====== SOURCE EXTRACT

Petitioner filed a reply to the response on November 9, 2010. (Docket No. 4). Conceding that the petition must be filed within a year of the final judgment of conviction, petitioner notes that the period may be equitably tolled on grounds apart from the specific statute, and that tolling is allowed in only extraordinary circumstances. See Lattimore v. Dubois, 311 F.3d 46 (1st Cir. 2002); Trenkler v. United States, 268 F.3d 16, 25 (1st Cir. 2001); Delaney v. Matesanz, 264 F.3d 7, 15 (1st Cir. 2001). Petitioner repeats the reasons for equitable tolling being his lack of knowledge of the English language and learning of his rights from his co-defendants at Adams CCC in Mississippi. Indeed, petitioner makes an extensive retort to the government's argument about his lack of knowledge of the law and of the English language.


The Antiterrorism and Effective Death Penalty Act instituted a limitations period of one year from the date on which a prisoner's conviction became final within which to seek federal habeas relief. See Pratt v. United States, 129 F.3d 54, 58 (1st Cir. 1997). The current petition was clearly filed over a year from the date petitioner's sentence became final and unappealable. However, the inquiry does not necessarily stop there.

============

SHORT PROBLEM A
Edit the entries from the line with "Answer: (B)" to the line with "Describe the element", replacing "screenshot" with "frame" and leaving everything else unchanged. Give only those lines, without the pictures.

====== RECORD EXTRACTS

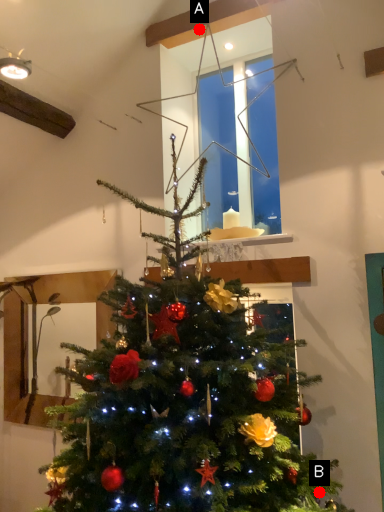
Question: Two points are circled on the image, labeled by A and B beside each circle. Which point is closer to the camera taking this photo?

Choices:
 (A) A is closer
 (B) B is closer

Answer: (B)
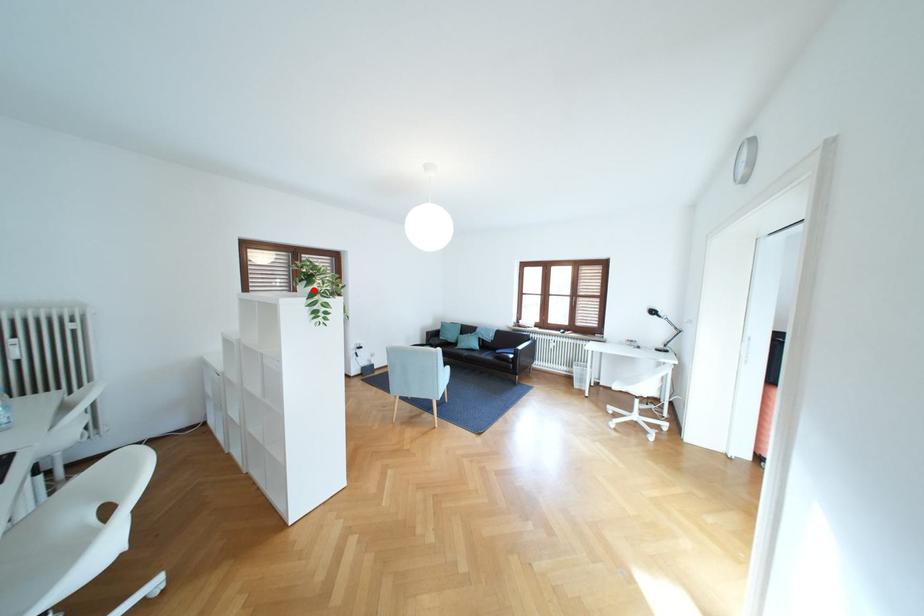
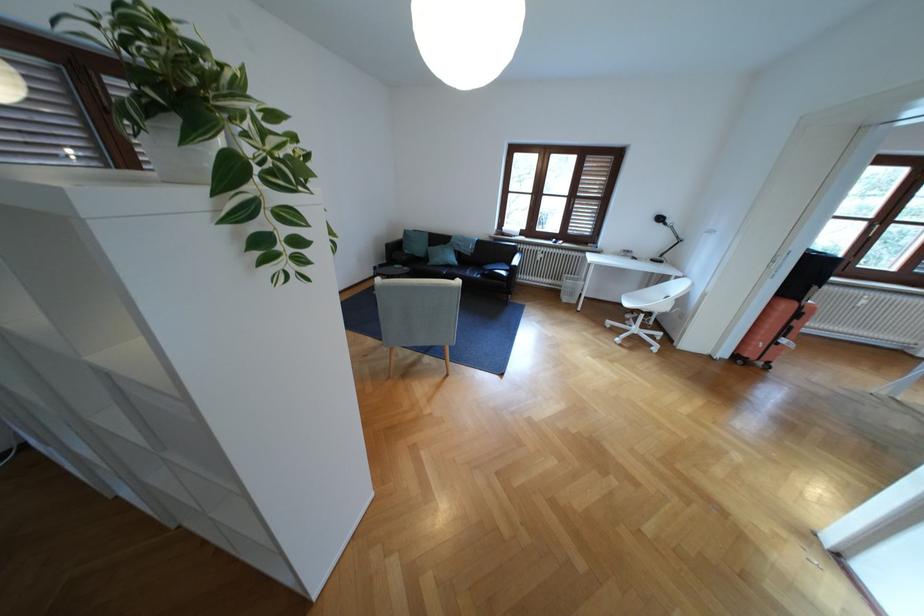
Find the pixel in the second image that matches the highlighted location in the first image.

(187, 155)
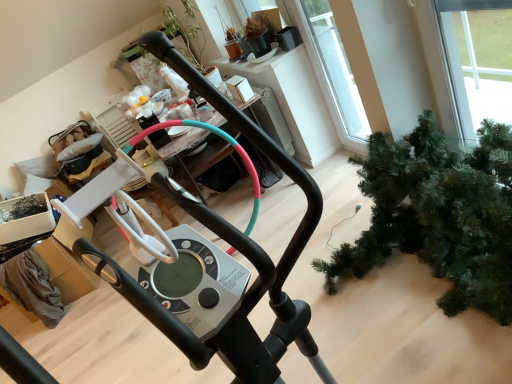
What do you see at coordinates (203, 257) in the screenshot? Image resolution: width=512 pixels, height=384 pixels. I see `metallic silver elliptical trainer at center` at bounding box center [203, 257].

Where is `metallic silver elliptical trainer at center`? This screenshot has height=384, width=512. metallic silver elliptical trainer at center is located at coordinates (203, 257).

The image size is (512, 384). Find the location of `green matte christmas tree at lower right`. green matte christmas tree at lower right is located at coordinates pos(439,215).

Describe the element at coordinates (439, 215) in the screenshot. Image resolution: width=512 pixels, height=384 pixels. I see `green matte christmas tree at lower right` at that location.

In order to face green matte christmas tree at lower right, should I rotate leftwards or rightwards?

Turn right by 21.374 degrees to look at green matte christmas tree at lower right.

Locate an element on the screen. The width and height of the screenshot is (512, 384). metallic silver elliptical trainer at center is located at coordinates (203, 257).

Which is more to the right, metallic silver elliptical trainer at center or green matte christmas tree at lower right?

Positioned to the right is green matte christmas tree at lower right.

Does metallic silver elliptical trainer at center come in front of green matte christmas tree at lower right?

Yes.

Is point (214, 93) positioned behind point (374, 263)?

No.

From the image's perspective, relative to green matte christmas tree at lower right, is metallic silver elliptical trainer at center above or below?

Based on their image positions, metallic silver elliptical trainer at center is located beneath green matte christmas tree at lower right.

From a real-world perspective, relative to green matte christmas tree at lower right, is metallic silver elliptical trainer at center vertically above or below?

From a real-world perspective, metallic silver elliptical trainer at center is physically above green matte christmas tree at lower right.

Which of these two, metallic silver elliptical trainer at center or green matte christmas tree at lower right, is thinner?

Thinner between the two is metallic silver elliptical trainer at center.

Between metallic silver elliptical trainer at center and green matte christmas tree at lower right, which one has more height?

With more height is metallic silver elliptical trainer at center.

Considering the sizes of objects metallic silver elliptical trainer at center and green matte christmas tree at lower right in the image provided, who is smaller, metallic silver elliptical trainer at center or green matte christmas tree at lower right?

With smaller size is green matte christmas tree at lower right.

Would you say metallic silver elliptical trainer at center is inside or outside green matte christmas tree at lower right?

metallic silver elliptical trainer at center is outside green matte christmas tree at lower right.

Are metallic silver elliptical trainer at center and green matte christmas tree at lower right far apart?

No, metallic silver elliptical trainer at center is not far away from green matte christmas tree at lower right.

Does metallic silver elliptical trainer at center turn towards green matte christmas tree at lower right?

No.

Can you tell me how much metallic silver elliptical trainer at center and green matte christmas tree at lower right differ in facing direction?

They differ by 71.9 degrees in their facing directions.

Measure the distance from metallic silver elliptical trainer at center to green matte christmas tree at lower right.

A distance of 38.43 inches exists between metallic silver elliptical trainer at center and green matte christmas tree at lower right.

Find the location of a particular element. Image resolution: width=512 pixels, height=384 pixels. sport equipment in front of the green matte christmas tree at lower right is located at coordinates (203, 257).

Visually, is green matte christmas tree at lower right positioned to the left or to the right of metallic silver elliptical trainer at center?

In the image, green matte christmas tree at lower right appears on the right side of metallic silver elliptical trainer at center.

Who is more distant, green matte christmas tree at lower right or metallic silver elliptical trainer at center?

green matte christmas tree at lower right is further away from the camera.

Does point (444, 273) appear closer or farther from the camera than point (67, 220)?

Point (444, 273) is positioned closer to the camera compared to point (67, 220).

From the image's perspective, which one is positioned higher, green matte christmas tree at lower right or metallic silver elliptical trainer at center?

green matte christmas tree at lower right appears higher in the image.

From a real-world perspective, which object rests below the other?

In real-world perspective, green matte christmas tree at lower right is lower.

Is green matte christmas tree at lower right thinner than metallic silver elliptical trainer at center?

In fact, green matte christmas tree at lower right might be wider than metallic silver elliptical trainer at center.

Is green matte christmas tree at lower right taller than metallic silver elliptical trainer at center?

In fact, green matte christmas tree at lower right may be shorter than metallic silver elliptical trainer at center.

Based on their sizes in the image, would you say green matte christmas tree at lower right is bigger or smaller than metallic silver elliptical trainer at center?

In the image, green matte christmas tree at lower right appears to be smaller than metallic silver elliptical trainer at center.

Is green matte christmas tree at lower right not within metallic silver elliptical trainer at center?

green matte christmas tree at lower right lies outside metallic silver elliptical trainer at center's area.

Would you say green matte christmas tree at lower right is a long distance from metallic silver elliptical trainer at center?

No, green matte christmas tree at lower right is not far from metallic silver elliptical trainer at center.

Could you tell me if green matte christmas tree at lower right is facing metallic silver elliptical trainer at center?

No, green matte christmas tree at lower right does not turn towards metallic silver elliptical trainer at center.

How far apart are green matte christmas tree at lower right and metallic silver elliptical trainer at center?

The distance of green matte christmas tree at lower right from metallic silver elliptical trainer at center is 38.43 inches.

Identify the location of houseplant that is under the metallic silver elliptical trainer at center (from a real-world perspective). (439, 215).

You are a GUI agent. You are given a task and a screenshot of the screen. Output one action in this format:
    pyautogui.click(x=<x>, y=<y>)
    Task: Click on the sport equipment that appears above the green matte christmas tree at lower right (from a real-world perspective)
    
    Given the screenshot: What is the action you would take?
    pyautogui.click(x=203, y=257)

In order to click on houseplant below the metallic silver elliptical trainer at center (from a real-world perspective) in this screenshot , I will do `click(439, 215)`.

============

SHORT PROBLEM B
Return the full passage about the habeas petition's filing deadline, word for word.

OUTPUT A
Answer: (B)
Find the pixel in the second image that matches the highlighted location in the first image.

(187, 155)
What do you see at coordinates (203, 257) in the frame? Image resolution: width=512 pixels, height=384 pixels. I see `metallic silver elliptical trainer at center` at bounding box center [203, 257].

Where is `metallic silver elliptical trainer at center`? This frame has height=384, width=512. metallic silver elliptical trainer at center is located at coordinates (203, 257).

The image size is (512, 384). Find the location of `green matte christmas tree at lower right`. green matte christmas tree at lower right is located at coordinates pos(439,215).

Describe the element at coordinates (439, 215) in the frame. Image resolution: width=512 pixels, height=384 pixels. I see `green matte christmas tree at lower right` at that location.

OUTPUT B
Petitioner filed a reply to the response on November 9, 2010. (Docket No. 4). Conceding that the petition must be filed within a year of the final judgment of conviction, petitioner notes that the period may be equitably tolled on grounds apart from the specific statute, and that tolling is allowed in only extraordinary circumstances. See Lattimore v. Dubois, 311 F.3d 46 (1st Cir. 2002); Trenkler v. United States, 268 F.3d 16, 25 (1st Cir. 2001); Delaney v. Matesanz, 264 F.3d 7, 15 (1st Cir. 2001). Petitioner repeats the reasons for equitable tolling being his lack of knowledge of the English language and learning of his rights from his co-defendants at Adams CCC in Mississippi. Indeed, petitioner makes an extensive retort to the government's argument about his lack of knowledge of the law and of the English language.


The Antiterrorism and Effective Death Penalty Act instituted a limitations period of one year from the date on which a prisoner's conviction became final within which to seek federal habeas relief. See Pratt v. United States, 129 F.3d 54, 58 (1st Cir. 1997). The current petition was clearly filed over a year from the date petitioner's sentence became final and unappealable. However, the inquiry does not necessarily stop there.